# TASK ITEM
Print the data below exactly, but only the lines from the one containing "X490000Y794500D02*" down to the one containing "X521000D02*", inclusive.

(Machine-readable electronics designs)
• • • • •
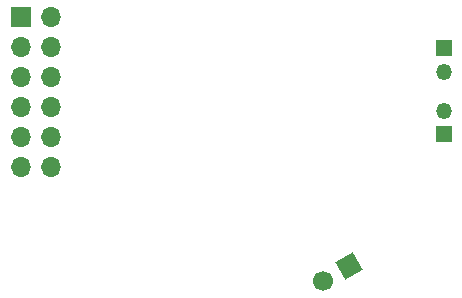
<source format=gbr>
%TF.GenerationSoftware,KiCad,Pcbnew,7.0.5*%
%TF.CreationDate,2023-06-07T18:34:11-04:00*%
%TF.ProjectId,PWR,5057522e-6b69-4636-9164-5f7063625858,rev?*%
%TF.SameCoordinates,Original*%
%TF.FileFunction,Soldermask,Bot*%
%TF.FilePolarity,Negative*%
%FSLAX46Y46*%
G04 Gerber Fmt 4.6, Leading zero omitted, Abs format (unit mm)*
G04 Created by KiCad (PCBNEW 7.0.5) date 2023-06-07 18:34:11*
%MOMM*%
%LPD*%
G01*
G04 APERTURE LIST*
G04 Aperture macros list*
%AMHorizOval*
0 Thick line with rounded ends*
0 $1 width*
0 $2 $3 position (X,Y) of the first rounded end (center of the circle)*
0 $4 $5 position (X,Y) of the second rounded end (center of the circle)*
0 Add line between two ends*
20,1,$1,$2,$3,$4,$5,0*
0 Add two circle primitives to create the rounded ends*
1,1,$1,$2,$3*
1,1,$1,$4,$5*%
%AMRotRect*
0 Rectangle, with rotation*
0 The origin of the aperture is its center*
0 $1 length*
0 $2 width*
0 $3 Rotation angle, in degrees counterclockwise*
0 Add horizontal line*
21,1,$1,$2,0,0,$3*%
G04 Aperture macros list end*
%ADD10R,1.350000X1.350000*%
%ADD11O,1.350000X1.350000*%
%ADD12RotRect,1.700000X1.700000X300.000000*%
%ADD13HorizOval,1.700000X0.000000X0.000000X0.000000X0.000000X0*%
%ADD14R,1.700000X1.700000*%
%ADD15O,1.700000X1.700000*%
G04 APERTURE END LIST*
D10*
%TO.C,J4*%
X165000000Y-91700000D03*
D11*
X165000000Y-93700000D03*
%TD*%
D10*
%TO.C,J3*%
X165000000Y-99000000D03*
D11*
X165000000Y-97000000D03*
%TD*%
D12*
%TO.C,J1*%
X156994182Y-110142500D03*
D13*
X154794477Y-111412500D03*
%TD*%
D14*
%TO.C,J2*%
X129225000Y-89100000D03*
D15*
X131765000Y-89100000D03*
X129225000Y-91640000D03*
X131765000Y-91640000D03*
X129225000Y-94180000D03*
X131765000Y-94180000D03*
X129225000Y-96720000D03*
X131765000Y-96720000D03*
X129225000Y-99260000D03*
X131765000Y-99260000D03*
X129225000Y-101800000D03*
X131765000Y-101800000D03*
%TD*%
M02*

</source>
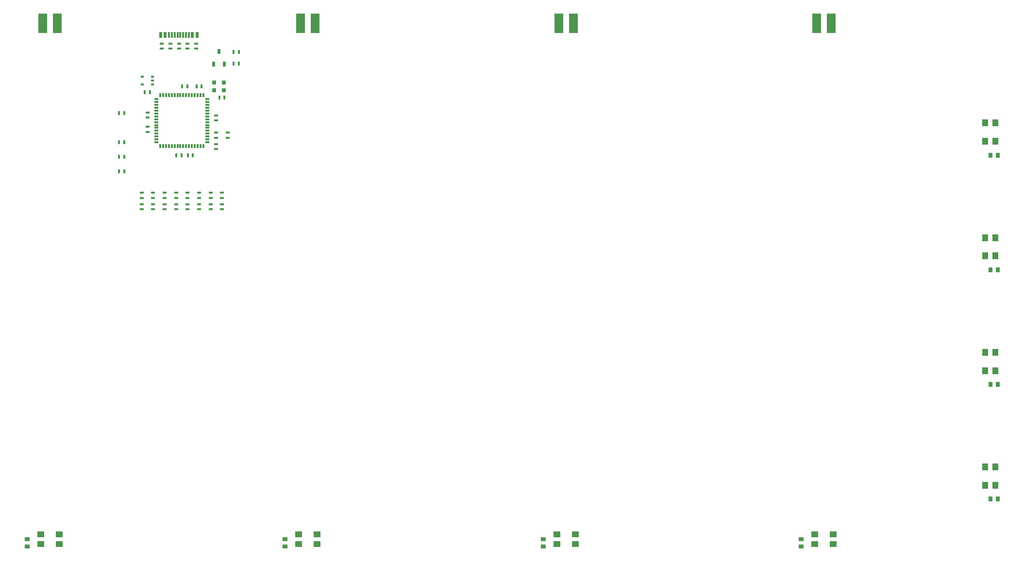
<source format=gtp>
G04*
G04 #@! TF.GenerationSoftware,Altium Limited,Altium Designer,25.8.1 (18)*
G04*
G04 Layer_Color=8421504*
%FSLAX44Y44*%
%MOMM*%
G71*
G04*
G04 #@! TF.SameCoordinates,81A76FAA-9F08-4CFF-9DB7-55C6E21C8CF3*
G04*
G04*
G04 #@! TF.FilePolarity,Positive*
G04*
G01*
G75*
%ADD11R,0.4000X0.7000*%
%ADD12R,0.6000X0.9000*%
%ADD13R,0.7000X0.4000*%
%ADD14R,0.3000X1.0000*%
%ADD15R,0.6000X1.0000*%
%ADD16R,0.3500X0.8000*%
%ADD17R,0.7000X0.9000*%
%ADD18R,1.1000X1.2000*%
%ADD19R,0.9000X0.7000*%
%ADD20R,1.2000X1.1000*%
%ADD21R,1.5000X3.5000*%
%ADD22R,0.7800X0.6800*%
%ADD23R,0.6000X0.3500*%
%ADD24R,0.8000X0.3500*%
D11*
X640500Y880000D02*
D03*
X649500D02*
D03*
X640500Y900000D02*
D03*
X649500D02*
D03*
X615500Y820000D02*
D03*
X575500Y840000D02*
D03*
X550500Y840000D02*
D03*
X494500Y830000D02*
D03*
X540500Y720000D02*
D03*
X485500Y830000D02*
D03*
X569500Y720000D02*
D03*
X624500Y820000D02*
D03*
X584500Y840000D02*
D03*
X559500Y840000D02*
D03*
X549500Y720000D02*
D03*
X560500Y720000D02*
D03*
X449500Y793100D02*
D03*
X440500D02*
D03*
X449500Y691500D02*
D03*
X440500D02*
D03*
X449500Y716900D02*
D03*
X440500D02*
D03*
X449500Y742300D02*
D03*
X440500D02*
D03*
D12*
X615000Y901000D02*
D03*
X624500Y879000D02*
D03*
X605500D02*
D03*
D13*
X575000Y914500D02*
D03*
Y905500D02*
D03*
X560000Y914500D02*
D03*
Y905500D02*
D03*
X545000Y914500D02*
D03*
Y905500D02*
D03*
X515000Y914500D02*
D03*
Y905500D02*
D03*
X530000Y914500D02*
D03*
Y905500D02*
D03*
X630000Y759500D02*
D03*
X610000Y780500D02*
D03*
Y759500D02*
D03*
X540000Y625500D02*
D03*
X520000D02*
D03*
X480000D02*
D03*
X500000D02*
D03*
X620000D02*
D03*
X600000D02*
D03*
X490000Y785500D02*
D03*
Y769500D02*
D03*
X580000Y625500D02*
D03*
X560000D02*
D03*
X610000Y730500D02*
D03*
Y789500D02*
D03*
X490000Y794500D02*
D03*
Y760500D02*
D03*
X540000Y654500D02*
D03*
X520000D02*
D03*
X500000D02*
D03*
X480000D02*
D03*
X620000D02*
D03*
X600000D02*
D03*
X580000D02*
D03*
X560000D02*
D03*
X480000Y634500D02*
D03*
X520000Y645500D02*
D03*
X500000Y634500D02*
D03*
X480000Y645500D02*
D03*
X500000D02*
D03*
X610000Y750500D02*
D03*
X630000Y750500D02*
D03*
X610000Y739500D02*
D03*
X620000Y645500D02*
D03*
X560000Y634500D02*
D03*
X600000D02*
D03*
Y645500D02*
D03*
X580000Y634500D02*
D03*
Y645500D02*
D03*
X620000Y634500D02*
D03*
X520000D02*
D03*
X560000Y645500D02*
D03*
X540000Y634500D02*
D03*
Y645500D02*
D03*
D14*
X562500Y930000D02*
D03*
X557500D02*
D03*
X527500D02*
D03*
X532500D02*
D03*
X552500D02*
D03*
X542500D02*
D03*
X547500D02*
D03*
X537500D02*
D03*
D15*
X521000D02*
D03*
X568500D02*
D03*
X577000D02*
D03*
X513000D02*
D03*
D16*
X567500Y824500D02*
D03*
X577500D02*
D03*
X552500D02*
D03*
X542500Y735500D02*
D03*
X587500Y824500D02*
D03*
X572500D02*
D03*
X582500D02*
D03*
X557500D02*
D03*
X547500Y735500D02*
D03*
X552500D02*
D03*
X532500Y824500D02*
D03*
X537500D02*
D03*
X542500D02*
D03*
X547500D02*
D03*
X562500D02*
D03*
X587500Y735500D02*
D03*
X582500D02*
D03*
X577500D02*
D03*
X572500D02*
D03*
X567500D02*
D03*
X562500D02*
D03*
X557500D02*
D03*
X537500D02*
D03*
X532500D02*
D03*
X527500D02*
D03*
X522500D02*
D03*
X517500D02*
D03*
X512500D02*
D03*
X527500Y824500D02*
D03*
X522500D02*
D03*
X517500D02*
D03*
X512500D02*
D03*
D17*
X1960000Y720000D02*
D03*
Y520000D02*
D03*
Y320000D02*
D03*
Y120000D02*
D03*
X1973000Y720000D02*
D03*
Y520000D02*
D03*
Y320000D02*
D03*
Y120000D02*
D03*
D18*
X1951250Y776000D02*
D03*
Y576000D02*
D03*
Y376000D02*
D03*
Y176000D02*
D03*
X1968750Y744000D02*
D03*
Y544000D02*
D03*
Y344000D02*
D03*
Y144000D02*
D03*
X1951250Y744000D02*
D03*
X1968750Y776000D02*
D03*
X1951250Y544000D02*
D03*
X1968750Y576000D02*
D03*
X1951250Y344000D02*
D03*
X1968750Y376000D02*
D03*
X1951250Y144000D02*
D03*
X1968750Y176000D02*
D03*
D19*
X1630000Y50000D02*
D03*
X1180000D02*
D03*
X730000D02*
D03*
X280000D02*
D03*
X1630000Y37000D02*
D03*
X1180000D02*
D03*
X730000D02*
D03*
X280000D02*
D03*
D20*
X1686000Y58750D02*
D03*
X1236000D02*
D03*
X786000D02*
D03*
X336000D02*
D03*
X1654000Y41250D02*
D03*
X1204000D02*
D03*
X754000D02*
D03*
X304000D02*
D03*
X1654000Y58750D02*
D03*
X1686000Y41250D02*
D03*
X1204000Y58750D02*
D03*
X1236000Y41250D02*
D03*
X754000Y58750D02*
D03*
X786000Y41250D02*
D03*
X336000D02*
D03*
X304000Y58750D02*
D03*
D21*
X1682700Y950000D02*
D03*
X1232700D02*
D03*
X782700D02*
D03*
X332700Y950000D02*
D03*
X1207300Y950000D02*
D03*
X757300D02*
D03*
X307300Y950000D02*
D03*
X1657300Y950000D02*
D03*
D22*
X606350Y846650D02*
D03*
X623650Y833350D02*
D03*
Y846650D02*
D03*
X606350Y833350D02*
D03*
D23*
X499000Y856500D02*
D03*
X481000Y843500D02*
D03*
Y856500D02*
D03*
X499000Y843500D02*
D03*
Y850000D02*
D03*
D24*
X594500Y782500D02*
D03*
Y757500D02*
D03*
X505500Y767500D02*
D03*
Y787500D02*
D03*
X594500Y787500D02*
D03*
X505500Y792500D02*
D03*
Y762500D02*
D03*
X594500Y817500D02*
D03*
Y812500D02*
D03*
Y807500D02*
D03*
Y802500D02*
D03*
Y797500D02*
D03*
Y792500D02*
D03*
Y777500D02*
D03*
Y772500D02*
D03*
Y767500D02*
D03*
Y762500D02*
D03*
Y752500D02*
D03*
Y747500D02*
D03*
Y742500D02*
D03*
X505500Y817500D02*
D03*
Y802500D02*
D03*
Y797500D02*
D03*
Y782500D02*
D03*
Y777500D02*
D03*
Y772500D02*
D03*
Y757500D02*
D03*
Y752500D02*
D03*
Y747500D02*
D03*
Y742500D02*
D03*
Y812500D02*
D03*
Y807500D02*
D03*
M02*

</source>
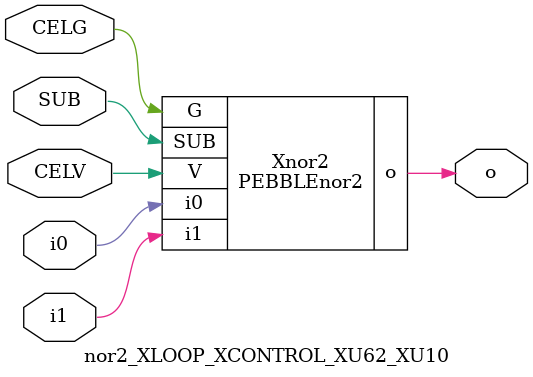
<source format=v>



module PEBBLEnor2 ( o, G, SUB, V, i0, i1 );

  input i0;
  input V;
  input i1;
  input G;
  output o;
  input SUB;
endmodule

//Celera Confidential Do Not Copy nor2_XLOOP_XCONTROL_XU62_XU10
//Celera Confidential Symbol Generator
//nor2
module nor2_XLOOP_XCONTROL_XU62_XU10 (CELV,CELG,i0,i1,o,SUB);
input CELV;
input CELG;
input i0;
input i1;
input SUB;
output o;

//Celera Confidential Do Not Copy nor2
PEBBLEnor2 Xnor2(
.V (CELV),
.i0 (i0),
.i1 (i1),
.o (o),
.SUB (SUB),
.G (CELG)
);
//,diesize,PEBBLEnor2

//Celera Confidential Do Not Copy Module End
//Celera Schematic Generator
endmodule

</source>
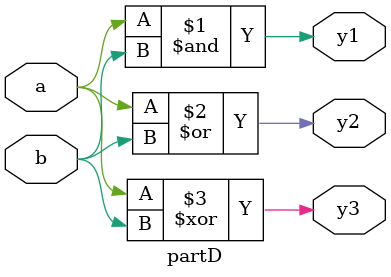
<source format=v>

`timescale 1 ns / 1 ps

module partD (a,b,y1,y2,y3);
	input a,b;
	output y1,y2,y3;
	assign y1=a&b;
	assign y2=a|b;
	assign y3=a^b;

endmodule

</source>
• • • • •
# RESPONSE AREA
X490000Y794500D02*
D03*
Y760500D02*
D03*
X540000Y654500D02*
D03*
X520000D02*
D03*
X500000D02*
D03*
X480000D02*
D03*
X620000D02*
D03*
X600000D02*
D03*
X580000D02*
D03*
X560000D02*
D03*
X480000Y634500D02*
D03*
X520000Y645500D02*
D03*
X500000Y634500D02*
D03*
X480000Y645500D02*
D03*
X500000D02*
D03*
X610000Y750500D02*
D03*
X630000Y750500D02*
D03*
X610000Y739500D02*
D03*
X620000Y645500D02*
D03*
X560000Y634500D02*
D03*
X600000D02*
D03*
Y645500D02*
D03*
X580000Y634500D02*
D03*
Y645500D02*
D03*
X620000Y634500D02*
D03*
X520000D02*
D03*
X560000Y645500D02*
D03*
X540000Y634500D02*
D03*
Y645500D02*
D03*
D14*
X562500Y930000D02*
D03*
X557500D02*
D03*
X527500D02*
D03*
X532500D02*
D03*
X552500D02*
D03*
X542500D02*
D03*
X547500D02*
D03*
X537500D02*
D03*
D15*
X521000D02*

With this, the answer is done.